Fontina, Asparagus, and Leek Strata
Fontina, Asparagus, and Leek Strata might be just the main course you are searching for. This recipe serves 6. One portion of this dish contains around 19g of protein, 14g of fat, and a total of 346 calories. This recipe covers 26% of your daily requirements of vitamins and minerals. From preparation to the plate, this recipe takes about 45 minutes. 1 person found this recipe to be flavorful and satisfying. A mixture of parsley, water, 2 teaspoon tarragon, and a handful of other ingredients are all it takes to make this recipe so yummy. To use up the eggs you could follow this main course with the Rose Levy Beranbaum's Chocolate Tomato Cake with Mystery Ganache as a dessert.
Instructions
Melt butter in a large nonstick skillet over medium-high heat; add asparagus, leeks, and water. Bring to a boil; cover, reduce heat, and simmer for 10 minutes or until tender, stirring occasionally. Stir in parsley, tarragon, lemon rind, salt, and 1/8 teaspoon pepper.

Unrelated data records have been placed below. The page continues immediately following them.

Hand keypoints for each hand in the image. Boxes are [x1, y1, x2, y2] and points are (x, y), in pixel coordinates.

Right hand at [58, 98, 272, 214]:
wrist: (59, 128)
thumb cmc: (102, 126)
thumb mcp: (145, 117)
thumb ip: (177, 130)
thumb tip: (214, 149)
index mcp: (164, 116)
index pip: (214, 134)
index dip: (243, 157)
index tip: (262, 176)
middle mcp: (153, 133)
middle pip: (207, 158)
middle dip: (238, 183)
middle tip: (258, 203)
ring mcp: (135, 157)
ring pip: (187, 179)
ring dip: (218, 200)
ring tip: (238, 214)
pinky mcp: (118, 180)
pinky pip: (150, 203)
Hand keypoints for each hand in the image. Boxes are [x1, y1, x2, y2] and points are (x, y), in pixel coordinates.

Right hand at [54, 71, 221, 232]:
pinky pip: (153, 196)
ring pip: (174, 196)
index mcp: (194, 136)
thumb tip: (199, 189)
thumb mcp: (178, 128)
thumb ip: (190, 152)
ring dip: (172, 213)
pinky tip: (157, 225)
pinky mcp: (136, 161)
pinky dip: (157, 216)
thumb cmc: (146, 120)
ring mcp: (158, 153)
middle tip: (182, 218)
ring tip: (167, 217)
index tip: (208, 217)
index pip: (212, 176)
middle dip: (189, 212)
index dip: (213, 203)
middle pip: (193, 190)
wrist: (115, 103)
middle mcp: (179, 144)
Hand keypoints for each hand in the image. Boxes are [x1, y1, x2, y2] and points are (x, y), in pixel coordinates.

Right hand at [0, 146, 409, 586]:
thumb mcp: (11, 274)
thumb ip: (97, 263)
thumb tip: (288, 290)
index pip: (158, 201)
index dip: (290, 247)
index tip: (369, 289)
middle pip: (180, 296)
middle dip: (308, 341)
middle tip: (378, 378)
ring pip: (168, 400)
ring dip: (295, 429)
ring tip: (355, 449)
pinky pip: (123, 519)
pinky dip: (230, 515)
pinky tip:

Arrange half of bread slices in a single layer in a 13 x 9-inch baking dish coated with cooking spray. Top bread slices with half of asparagus mixture, and sprinkle with 1/2 cup cheese. Repeat procedure with the remaining bread, asparagus mixture, and 1/2 cup cheese.
Combine 1/8 teaspoon pepper, milk, eggs, and egg white, and stir with a whisk until well-blended.
Pour the milk mixture over strata. Cover strata, and chill for 8 hours or overnight.
Uncover strata; sprinkle with breadcrumbs.
Bake at 400 for 40 minutes or until set.